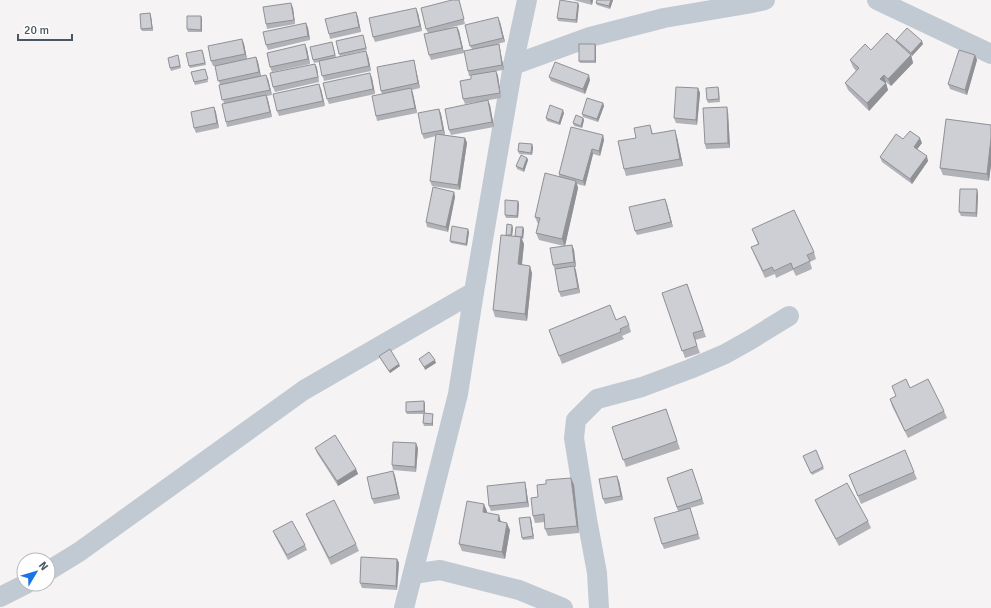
<svg xmlns="http://www.w3.org/2000/svg" width="991" height="608" viewBox="0 0 991 608" font-family="Signika,sans-serif">
	<style>
		.lines { fill: none; stroke-linecap: round; stroke-linejoin: round }
		.minor { stroke: #c1cad2; stroke-width: 20 }
		.wall { fill: #b0b2b7 }
		.shaded-wall { fill: #909195 }
		.building { fill: #cdcfd5; stroke: #909195 }
	</style>
	<rect width="100%" height="100%" fill="#f5f3f3"/>
	<g class="lines">
		<!-- minor -->
		<g class="minor">
			<path d="M877,0L991,54"/>
			<path d="M513,65L590,37L664,18L747,4L765,0"/>
			<path d="M48,571L79,552L304,390L474,292"/>
			<path d="M413,574L440,570L519,590L563,608"/>
			<path d="M0,597L26,584"/>
			<path d="M404,608L458,394L474,292L513,65L527,0"/>
			<path d="M599,608L597,573L587,519L574,438L576,420L597,399L642,387L690,369L725,354L750,340L789,316"/>
		</g>
	</g>
	<!-- wall -->
	<g class="wall">
		<path d="M459,0L465,24L448,28L457,27L459,31L464,53L431,60L429,55L428,33L426,29Z"/>
		<path d="M573,0H593L592,5Z"/>
		<path d="M613,0L610,9L597,5L596,3Z"/>
		<path d="M579,5L577,23L558,21L557,18Z"/>
		<path d="M293,8L295,24L267,29L266,24Z"/>
		<path d="M356,12L361,32L330,39L329,34Z"/>
		<path d="M150,13L151,16L153,31H142L141,29Z"/>
		<path d="M418,13L422,31L375,42L373,37Z"/>
		<path d="M201,16L202,19V32H188L187,29Z"/>
		<path d="M500,22L505,42L493,45L499,44L500,49L504,70L496,71L498,76L501,98L465,104L463,99L471,79V76H469L468,71L472,49L470,46Z"/>
		<path d="M306,23L308,28L310,40L268,50L266,45Z"/>
		<path d="M363,35L367,50L340,56L339,54Z"/>
		<path d="M242,39L244,44L247,59L256,57L258,62L261,76L268,79L272,95L267,96L272,117L227,127L226,122L224,104L220,85L215,66H213L211,61Z"/>
		<path d="M896,40L923,44L912,56L897,42Z"/>
		<path d="M332,42L336,57L368,56L371,71L324,81L319,62L314,63L313,60Z"/>
		<path d="M595,44L596,47V63H580L579,61Z"/>
		<path d="M307,49L310,64L272,72L270,67Z"/>
		<path d="M871,50L911,55L913,63L891,86L886,82V83L888,90L869,111L848,90L845,83L856,71L853,67L850,60Z"/>
		<path d="M203,52L206,65L190,68L189,66Z"/>
		<path d="M975,55L977,60L967,95L950,89L948,84Z"/>
		<path d="M179,58L181,68L171,71L170,68Z"/>
		<path d="M414,60L415,65L420,88L412,90L417,113L377,121L376,116L382,94L381,91Z"/>
		<path d="M315,64L317,68L319,82L275,92L273,87Z"/>
		<path d="M206,71L208,82L195,85L194,82Z"/>
		<path d="M549,77L590,80L585,94L551,81Z"/>
		<path d="M372,78L375,94L329,104L327,99Z"/>
		<path d="M718,87L719,89L720,102L708,103L707,100Z"/>
		<path d="M698,88L700,93L697,125L676,123L674,118Z"/>
		<path d="M321,89L325,106L279,116L277,111Z"/>
		<path d="M603,103L604,106L598,122L583,117L582,114Z"/>
		<path d="M490,105L494,127L451,135L449,130Z"/>
		<path d="M214,107L219,128L196,133L194,128Z"/>
		<path d="M439,109L441,114L445,135H443L465,138L467,143L460,190L432,186L430,181L436,136L424,139L422,134Z"/>
		<path d="M728,112L730,148L706,149L705,144Z"/>
		<path d="M564,113L560,125L547,121L546,118Z"/>
		<path d="M583,118L584,120L582,128L574,126L573,123Z"/>
		<path d="M650,125L653,134L677,137L683,166L626,176L624,169L636,138Z"/>
		<path d="M991,125L989,181L943,175L940,168Z"/>
		<path d="M603,135L604,140L600,156L593,154L585,186L577,184L578,188L565,246L572,245L574,250L576,267H575L576,271L580,293L561,297L559,292L555,270L553,265L564,246L539,240L536,233L538,224L535,217L559,177V174Z"/>
		<path d="M922,143L917,149L928,161L912,184L882,162L880,157Z"/>
		<path d="M533,147L532,155L519,154L518,151Z"/>
		<path d="M527,158L528,160L524,172L517,169L516,166Z"/>
		<path d="M454,192L455,197L448,232L427,227L426,222Z"/>
		<path d="M978,194L977,217L961,216L959,212Z"/>
		<path d="M665,199L673,227L637,235L635,231Z"/>
		<path d="M518,201L519,204L518,218H506L505,215Z"/>
		<path d="M523,227L524,230L523,239H522L524,244L522,265L532,273L527,321L495,317L493,310L506,236V235L513,228L512,236L515,237Z"/>
		<path d="M752,229L814,252L816,259L810,262L812,269L796,276L793,270L776,278L775,274L765,278L754,254L751,247L758,244Z"/>
		<path d="M469,232L467,246L451,243L450,241Z"/>
		<path d="M687,284L706,337L695,340L700,353L685,358L662,293Z"/>
		<path d="M616,320L629,325L631,332L622,336L624,339L562,364L549,330Z"/>
		<path d="M379,356L400,366L390,373L380,358Z"/>
		<path d="M892,386L910,388L944,411L947,418L908,438L892,406L890,399L896,396Z"/>
		<path d="M425,404V413L433,414V426H424L423,423L424,414H407L406,412Z"/>
		<path d="M666,409L680,449L626,467L612,427Z"/>
		<path d="M315,448L356,469L358,474L338,486L317,453Z"/>
		<path d="M418,448L416,472L393,470L392,465Z"/>
		<path d="M816,450L824,469L812,475L804,459Z"/>
		<path d="M692,469L704,504L690,508L700,539L664,549L662,544L678,511L667,478Z"/>
		<path d="M393,471L395,476L400,499L374,504L372,499Z"/>
		<path d="M914,472L917,479L861,504L849,475Z"/>
		<path d="M571,478L574,485L579,533L548,536L545,529V522L535,523L533,516L538,497L546,484Z"/>
		<path d="M619,481L623,500L605,504L603,499Z"/>
		<path d="M526,487L529,507L491,511L489,506Z"/>
		<path d="M815,500L868,521L871,528L839,546L818,507Z"/>
		<path d="M487,511V513L501,521L510,530L505,559L462,551L459,544Z"/>
		<path d="M306,514L356,544L359,551L331,565L309,521Z"/>
		<path d="M530,517L531,519L534,539L523,540L522,538Z"/>
		<path d="M273,531L305,545L307,550L288,560L275,536Z"/>
		<path d="M397,559L399,563L397,590L362,588L360,583Z"/>
	</g>
	<!-- shaded-wall -->
	<g class="shaded-wall">
		<path d="M590,0H593L592,5Z"/>
		<path d="M611,0H613L610,9L609,6Z"/>
		<path d="M291,3L293,8L295,24L294,20Z"/>
		<path d="M578,3L579,5L577,23L576,20Z"/>
		<path d="M416,8L418,13L422,31L420,26Z"/>
		<path d="M356,12L358,17L361,32L359,27Z"/>
		<path d="M150,13L151,16L153,31L152,28Z"/>
		<path d="M201,16L202,19V32L201,30Z"/>
		<path d="M498,17L500,22L505,42L503,38Z"/>
		<path d="M306,23L308,28L310,40L308,36Z"/>
		<path d="M457,27L459,31L464,53L462,48Z"/>
		<path d="M242,39L244,44L247,59L245,54Z"/>
		<path d="M922,41L923,44L912,56L911,53Z"/>
		<path d="M305,44L307,49L310,64L308,59Z"/>
		<path d="M499,44L500,49L504,70L502,65Z"/>
		<path d="M595,44L596,47V63L595,61Z"/>
		<path d="M366,51L368,56L371,71L369,66Z"/>
		<path d="M911,55L913,63L891,86L888,79Z"/>
		<path d="M975,55L977,60L967,95L965,90Z"/>
		<path d="M256,57L258,62L261,77L259,72Z"/>
		<path d="M414,60L415,65L420,88L418,83Z"/>
		<path d="M315,64L317,68L319,82L318,77Z"/>
		<path d="M496,71L498,76L501,98L500,93Z"/>
		<path d="M370,73L372,78L375,94L373,89Z"/>
		<path d="M266,75L268,79L272,95L270,90Z"/>
		<path d="M589,75L590,80L585,94L583,89Z"/>
		<path d="M884,75L886,82L883,86L880,79Z"/>
		<path d="M886,83L888,90L869,111L867,103Z"/>
		<path d="M319,84L321,89L325,106L323,101Z"/>
		<path d="M411,88L413,93L417,113L415,108Z"/>
		<path d="M698,88L700,93L697,125L696,120Z"/>
		<path d="M266,95L268,100L272,117L270,112Z"/>
		<path d="M488,100L490,105L494,127L492,122Z"/>
		<path d="M603,103L604,106L598,122L597,119Z"/>
		<path d="M214,107L216,112L219,128L217,123Z"/>
		<path d="M727,107L728,112L730,148L728,143Z"/>
		<path d="M439,109L441,114L445,135L443,130Z"/>
		<path d="M563,110L564,113L560,125L559,123Z"/>
		<path d="M583,118L584,120L582,128L581,126Z"/>
		<path d="M675,130L677,137L683,166L680,159Z"/>
		<path d="M603,135L604,140L600,156L599,151Z"/>
		<path d="M465,138L467,143L460,190L458,185Z"/>
		<path d="M920,138L922,143L915,152L914,147Z"/>
		<path d="M991,138V166L989,181L987,174Z"/>
		<path d="M532,144L533,147L532,155L531,153Z"/>
		<path d="M592,149L593,154L585,186L583,181Z"/>
		<path d="M927,156L928,161L912,184L910,179Z"/>
		<path d="M527,158L528,160L524,172L523,169Z"/>
		<path d="M576,181L578,188L565,246L562,239Z"/>
		<path d="M977,189L978,194L977,217L976,213Z"/>
		<path d="M454,192L455,197L448,232L446,227Z"/>
		<path d="M665,199L667,204L673,227L671,222Z"/>
		<path d="M518,201L519,204L518,218L517,216Z"/>
		<path d="M512,225L513,228L512,237L511,235Z"/>
		<path d="M523,227L524,230L523,239L522,237Z"/>
		<path d="M468,229L469,232L467,246L466,244Z"/>
		<path d="M521,237L524,244L521,271L518,264Z"/>
		<path d="M572,245L574,250L576,267L574,262Z"/>
		<path d="M530,266L532,273L527,321L525,314Z"/>
		<path d="M574,266L576,271L580,293L578,288Z"/>
		<path d="M435,360L436,363L425,370L424,367Z"/>
		<path d="M399,364L400,366L390,373L389,371Z"/>
		<path d="M424,401L425,404V414L424,411Z"/>
		<path d="M433,414V426L432,424Z"/>
		<path d="M416,443L418,448L416,472L415,467Z"/>
		<path d="M356,469L358,474L338,486L337,481Z"/>
		<path d="M393,471L395,476L400,499L398,494Z"/>
		<path d="M617,476L619,481L623,500L621,496Z"/>
		<path d="M571,478L574,485L579,533L577,526Z"/>
		<path d="M525,482L526,487L529,507L527,502Z"/>
		<path d="M484,504L487,511L486,520L483,512Z"/>
		<path d="M499,515L501,522L498,521Z"/>
		<path d="M530,517L531,519L534,539L533,536Z"/>
		<path d="M507,523L510,530L505,559L502,552Z"/>
		<path d="M397,559L399,563L397,590L396,586Z"/>
	</g>
	<!-- building -->
	<g class="building">
		<path d="M452,0H459L464,19L426,29L421,8Z"/>
		<path d="M560,0L578,3L576,20L557,18Z"/>
		<path d="M597,0H611L609,6L596,3Z"/>
		<path d="M291,3L294,20L266,24L263,7Z"/>
		<path d="M416,8L420,26L373,37L369,18Z"/>
		<path d="M356,12L359,27L329,34L325,19Z"/>
		<path d="M150,13L152,28L141,29L140,14Z"/>
		<path d="M187,16H201V30L187,29Z"/>
		<path d="M498,17L503,38L470,46L465,25Z"/>
		<path d="M306,23L308,36L266,45L263,32Z"/>
		<path d="M457,27L462,48L429,55L424,34Z"/>
		<path d="M907,28L922,41L911,53L896,40Z"/>
		<path d="M887,33L911,55L888,79L884,75L880,79L886,83L867,103L845,83L859,68L850,60L865,44L871,50Z"/>
		<path d="M363,35L366,48L339,54L336,41Z"/>
		<path d="M242,39L245,54L211,61L208,46Z"/>
		<path d="M332,42L335,55L313,60L310,47Z"/>
		<path d="M305,44L308,59L270,67L267,53Z"/>
		<path d="M499,44L502,65L468,71L464,51Z"/>
		<rect x="579" y="44" width="16" height="17"/>
		<path d="M202,50L205,63L189,66L186,53Z"/>
		<path d="M959,50L975,55L965,90L948,84Z"/>
		<path d="M366,51L369,66L322,76L319,61Z"/>
		<path d="M178,55L180,66L170,68L168,58Z"/>
		<path d="M256,57L259,72L218,81L215,66Z"/>
		<path d="M414,60L418,83L381,91L377,67Z"/>
		<path d="M555,62L589,75L583,89L549,77Z"/>
		<path d="M315,64L318,77L273,87L270,73Z"/>
		<path d="M205,69L208,79L194,82L191,72Z"/>
		<path d="M496,71L500,93L463,99L460,81L471,79V75Z"/>
		<path d="M370,73L373,89L327,99L323,83Z"/>
		<path d="M266,75L270,90L222,100L219,85Z"/>
		<path d="M319,84L323,101L277,111L273,94Z"/>
		<path d="M676,87L698,88L696,120L674,118Z"/>
		<path d="M718,87L719,99L707,100L706,88Z"/>
		<path d="M411,88L415,108L376,116L372,96Z"/>
		<path d="M266,95L270,112L226,122L222,104Z"/>
		<path d="M587,98L603,103L597,119L582,114Z"/>
		<path d="M488,100L492,122L449,130L445,109Z"/>
		<path d="M550,105L563,110L559,123L546,118Z"/>
		<path d="M214,107L217,123L194,128L191,112Z"/>
		<path d="M727,107L728,143L705,144L703,108Z"/>
		<path d="M439,109L443,130L422,134L418,113Z"/>
		<path d="M576,115L583,118L581,126L573,123Z"/>
		<path d="M946,119L991,125V138L987,174L940,168Z"/>
		<path d="M650,125L652,134L675,130L680,159L624,169L618,141L636,138L634,128Z"/>
		<path d="M571,127L603,135L599,151L592,149L583,181L559,174Z"/>
		<path d="M910,131L920,138L914,147L927,156L910,179L880,157L896,134L903,139Z"/>
		<path d="M436,134L465,138L458,185L430,181Z"/>
		<path d="M519,143L532,144L531,153L518,151Z"/>
		<path d="M521,155L527,158L523,169L516,166Z"/>
		<path d="M545,173L576,181L562,239L536,233L540,218L535,217Z"/>
		<path d="M433,187L454,192L446,227L426,222Z"/>
		<path d="M960,189H977L976,213L959,212Z"/>
		<path d="M665,199L671,222L635,231L629,207Z"/>
		<path d="M505,200L518,201L517,216L505,215Z"/>
		<path d="M794,210L814,252L807,255L810,261L793,269L791,263L774,271L772,267L763,271L751,247L759,244L752,229Z"/>
		<path d="M507,224L512,225L511,235H506Z"/>
		<path d="M452,226L468,229L466,244L450,241Z"/>
		<path d="M516,227H523L522,237L515,236Z"/>
		<path d="M501,235L521,237L518,264L530,266L525,314L493,310Z"/>
		<path d="M572,245L574,262L553,265L550,248Z"/>
		<path d="M574,266L578,288L559,292L555,269Z"/>
		<path d="M687,284L703,330L693,333L697,346L682,351L662,293Z"/>
		<path d="M610,305L616,320L625,316L629,325L620,329L621,332L559,356L549,330Z"/>
		<path d="M390,349L399,364L389,371L379,356Z"/>
		<path d="M429,352L435,360L424,367L419,359Z"/>
		<path d="M906,379L910,388L928,379L944,411L905,431L890,399L896,396L892,386Z"/>
		<path d="M424,401V411L406,412V402Z"/>
		<path d="M666,409L677,441L623,460L612,427Z"/>
		<path d="M424,413L433,414L432,424L423,423Z"/>
		<path d="M335,435L356,469L337,481L315,448Z"/>
		<path d="M393,442L416,443L415,467L392,465Z"/>
		<path d="M816,450L823,467L811,473L803,456Z"/>
		<path d="M905,450L914,472L858,496L849,475Z"/>
		<path d="M692,469L702,499L677,507L667,478Z"/>
		<path d="M393,471L398,494L372,499L367,477Z"/>
		<path d="M617,476L621,496L603,499L599,479Z"/>
		<path d="M571,478L577,526L545,529L544,514L533,516L531,498L538,497L537,485L546,484V480Z"/>
		<path d="M525,482L527,502L489,506L487,486Z"/>
		<path d="M847,483L868,521L836,539L815,500Z"/>
		<path d="M334,500L356,544L329,558L306,514Z"/>
		<path d="M467,501L484,504L483,512L499,515L498,521L507,523L502,552L459,544Z"/>
		<path d="M690,508L698,534L662,544L654,518Z"/>
		<path d="M530,517L533,536L522,538L519,518Z"/>
		<path d="M292,521L305,545L287,555L273,531Z"/>
		<path d="M361,557L397,559L396,586L360,583Z"/>
	</g>
	<!-- north arrow -->
	<g transform="translate(36 572) rotate(52)"><circle r="19" fill="#ffffff" stroke="#b7bbc0"/>
	<path d="M0-3L7 15L0 10L-7 15Z" fill="#1a73e8"/>
	<text y="-6" font-size="11" font-weight="bold" text-anchor="middle" fill="#4a5661">N</text>
	</g>
	<!-- scale -->
	<path d="M18 34v6h54v-6" fill="none" stroke="#4a5661" stroke-width="2"/>
	<text x="24" y="34" font-size="12" fill="#4a5661" stroke="#ffffff" stroke-width="3" paint-order="stroke">20 m</text>
</svg>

# Task description:
Identify how many lines in the entries above include the string "size", then state that number alone.

# Completed task:
2